El ciudadano C... observó por algunos instantes el silencio propio de un despechado, y luego empezó a refunfuñar entre dientes:
—Pues, con todo, me tenía y me tengo por persona no sospechosa. Soy amigo de todos los negrófilos del mundo, y corresponsal de Brissot y de Pruneau de Pomme-Gouge en Francia; de Hans Sloane, en Inglaterra; de Magaw, en América; de Pezll, en Alemania; de Olivarius, en Dinamarca; de Wadstrohm, en Suecia; de Peter Paulus, en Holanda; de Avendaño, en España, y del abate Pedro Tamburini, en Italia.
A medida que adelantaba en su catálogo de negrófilos, iba alzando la voz, y, por último, concluyó con decir:
—¡Pero aquí no se entiende pizca de filosofía!
M. De Blanchelande pidió por tercera vez que se recogieran los votos.
—Señor gobernador—dijo una voz—, mi parecer es que nos embarquemos todos en el Leopardo, que está en la bahía.
—Que se pregone la cabeza de Bouckmann—dijo otro.
—Que se le envíe un aviso al gobernador de la Jamaica—dijo el tercero.
—Sí, para que nos mande otra vez el risible socorro de quinientos fusiles—respondió un diputado de la provincial—. Lo mejor será enviar una consulta a Francia y aguardar la respuesta.
—¡Aguardar!, ¡aguardar!—prorrumpió M. De Rouvray con energía—. Y los negros, ¿aguardarán? Y la llama, tan vecina, que va a devorar a la ciudad, ¿aguardará también? M. De Touzard, mande usted tocar generala; agarre artillería y salga con sus granaderos y cazadores contra el grueso de los rebeldes. Usted, señor gobernador, establezca campamentos en todas las parroquias de Levante y guardias de observación en Trou y en Vallieres, y yo me encargo de las vegas del castillo del Delfín. Dirigiré los trabajos; mi abuelo, que era maestre de campo del regimiento de Normandía, ha servido a las órdenes del señor mariscal de Vauban; yo he estudiado a Folard y Bezont, y tengo un poco de práctica en defender un país abierto. Además, como las vegas del fuerte del Delfín, rodeadas casi por el mar y las fronteras españolas, parecen una península, se defenderán en cierta manera por sí solas. Igual ventaja presenta la península del Muelle. En fin, aprovechémonos de todo, y manos a la obra.
El lenguaje enérgico y positivo del militar de experiencia acalló de repente toda la discordancia de votos y de opiniones.
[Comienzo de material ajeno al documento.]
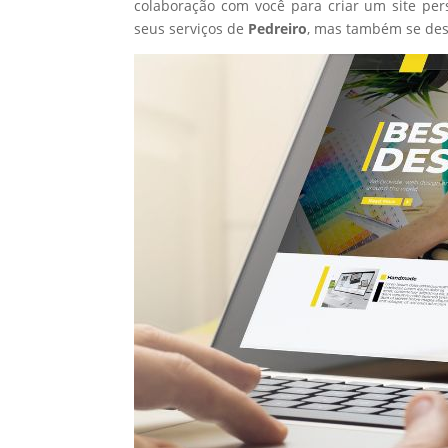
colaboração com você para criar um site per
seus serviços de
Pedreiro
, mas também se des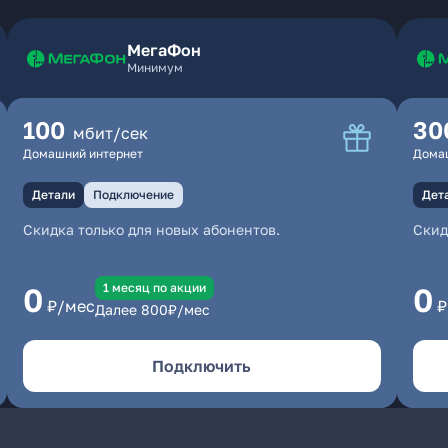
МегаФон
Минимум
100
30
мбит/сек
Домашний интернет
Дома
Детали
Подключение
Дет
Скидка только для новых абонентов.
Скид
1 месяц по акции
0
0
₽/мес
₽
Далее
800
₽/мес
Подключить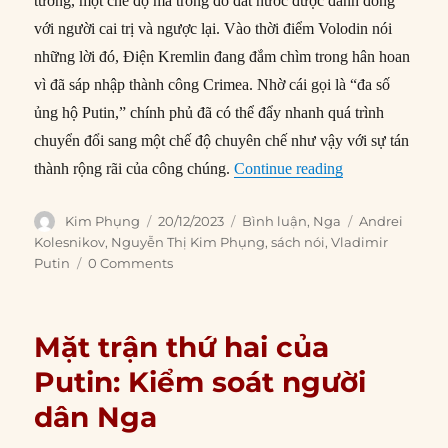
tưởng, một chế độ mà trong đó đất nước được đánh đồng
với người cai trị và ngược lại. Vào thời điểm Volodin nói
những lời đó, Điện Kremlin đang đắm chìm trong hân hoan
vì đã sáp nhập thành công Crimea. Nhờ cái gọi là “đa số
ủng hộ Putin,” chính phủ đã có thể đẩy nhanh quá trình
chuyển đổi sang một chế độ chuyên chế như vậy với sự tán
“Triển vọng nướ
thành rộng rãi của công chúng.
Continue reading
Author
Posted
Categories
Tags
Kim Phụng
20/12/2023
Bình luận
,
Nga
Andrei
on
Kolesnikov
,
Nguyễn Thị Kim Phụng
,
sách nói
,
Vladimir
Putin
0 Comments
Mặt trận thứ hai của
Putin: Kiểm soát người
dân Nga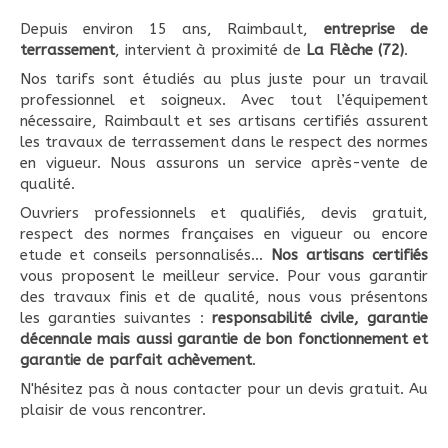
Depuis environ 15 ans, Raimbault,
entreprise de
terrassement
, intervient à proximité de
La Flèche (72)
.
Nos tarifs sont étudiés au plus juste pour un travail
professionnel et soigneux. Avec tout l’équipement
nécessaire, Raimbault et ses artisans certifiés assurent
les travaux de terrassement dans le respect des normes
en vigueur. Nous assurons un service après-vente de
qualité.
Ouvriers professionnels et qualifiés, devis gratuit,
respect des normes françaises en vigueur ou encore
etude et conseils personnalisés...
Nos artisans certifiés
vous proposent le meilleur service. Pour vous garantir
des travaux finis et de qualité, nous vous présentons
les garanties suivantes :
responsabilité civile, garantie
décennale mais aussi garantie de bon fonctionnement et
garantie de parfait achèvement
.
N'hésitez pas à nous contacter pour un devis gratuit. Au
plaisir de vous rencontrer.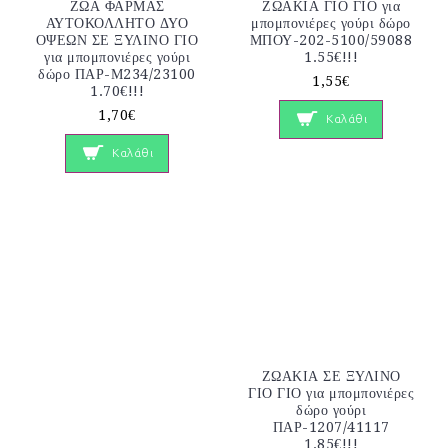
ΖΩΑ ΦΑΡΜΑΣ
ΖΩΑΚΙΑ ΓΙΟ ΓΙΟ για
ΑΥΤΟΚΟΛΛΗΤΟ ΔΥΟ
μπομπονιέρες γούρι δώρο
ΟΨΕΩΝ ΣΕ ΞΥΛΙΝΟ ΓΙΟ
ΜΠΟΥ-202-5100/59088
για μπομπονιέρες γούρι
1.55€!!!
δώρο ΠΑΡ-Μ234/23100
1,55€
1.70€!!!
1,70€
Καλάθι
Καλάθι
ΖΩΑΚΙΑ ΣΕ ΞΥΛΙΝΟ
ΓΙΟ ΓΙΟ για μπομπονιέρες
δώρο γούρι
ΠΑΡ-1207/41117
1.85€!!!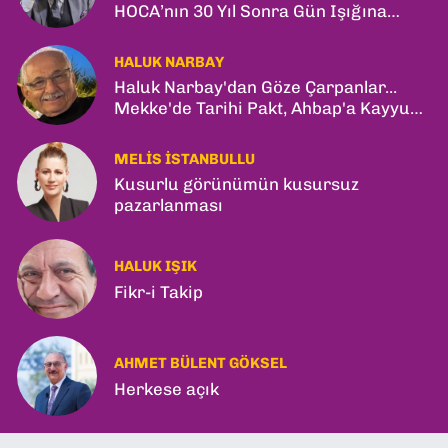
HOCA’nın 30 Yıl Sonra Gün Işığına
Çıkan Son Kitabı; “YİTİRİLMİŞ YILLAR”
HALUK NARBAY
Haluk Narbay'dan Göze Çarpanlar...
Mekke'de Tarihi Pakt, Ahbap'a Kayyum
ve Kerkük Hamlesi!
MELIS İSTANBULLU
Kusurlu görünümün kusursuz
pazarlanması
HALUK IŞIK
Fikr-i Takip
AHMET BÜLENT GÖKSEL
Herkese açık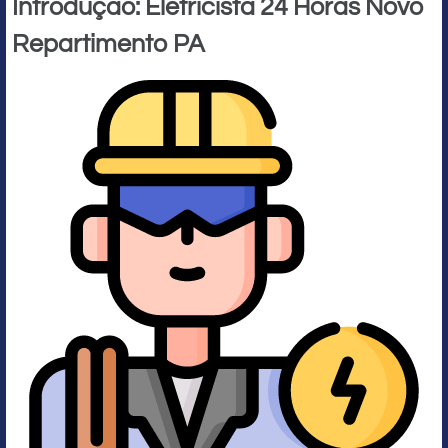
Introdução: Eletricista 24 Horas Novo
Repartimento PA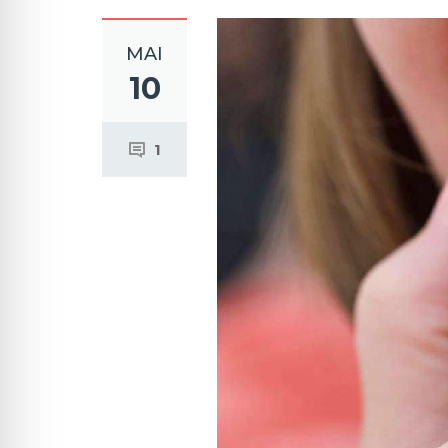
MAI
10
1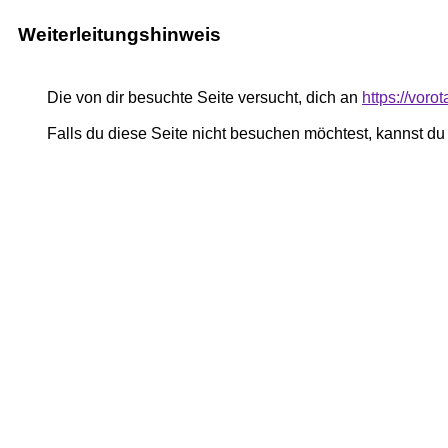
Weiterleitungshinweis
Die von dir besuchte Seite versucht, dich an
https://voro
Falls du diese Seite nicht besuchen möchtest, kannst d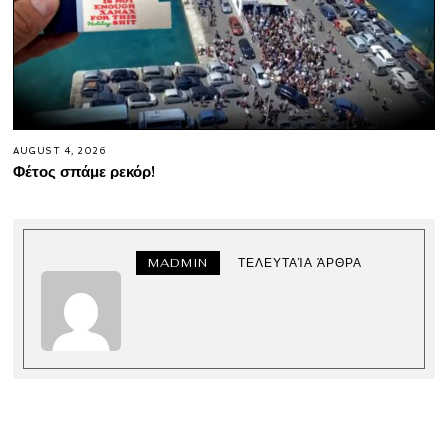
AUGUST 4, 2026
Φέτος σπάμε ρεκόρ!
MADMIN
ΤΕΛΕΥΤΑΊΑ ΆΡΘΡΑ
El general acertaba, y aquel instinto que cada cual posee para distinguir lo que le conviene, reunió todos los pareceres al de M. De Rouvray; y mientras el gobernador le manifestaba en un apretón amistoso de la mano cuánto agradecía el valor de sus consejos, bien que dados a modo de orden, y la importancia de su auxilio, el resto de la concurrencia reclamaba la pronta ejecución de dichas medidas. Los únicos dos diputados de entrambas asambleas rivales aparentaban disentir del asenso general, y cada cual en su rincón hablaba entre dientes de usurpación de facultades por parte del poder ejecutivo, de resoluciones atropelladas y de exigir la responsabilidad.
Yo aproveché la coyuntura para arrancarle a M. De Blanchelande las órdenes que con tal anhelo solicitaba, y salí, a fin de reunir mi tropa y ponerme de nuevo en marcha hacia el Acul, no obstante el cansancio de que todos, excepto yo, daban muestras.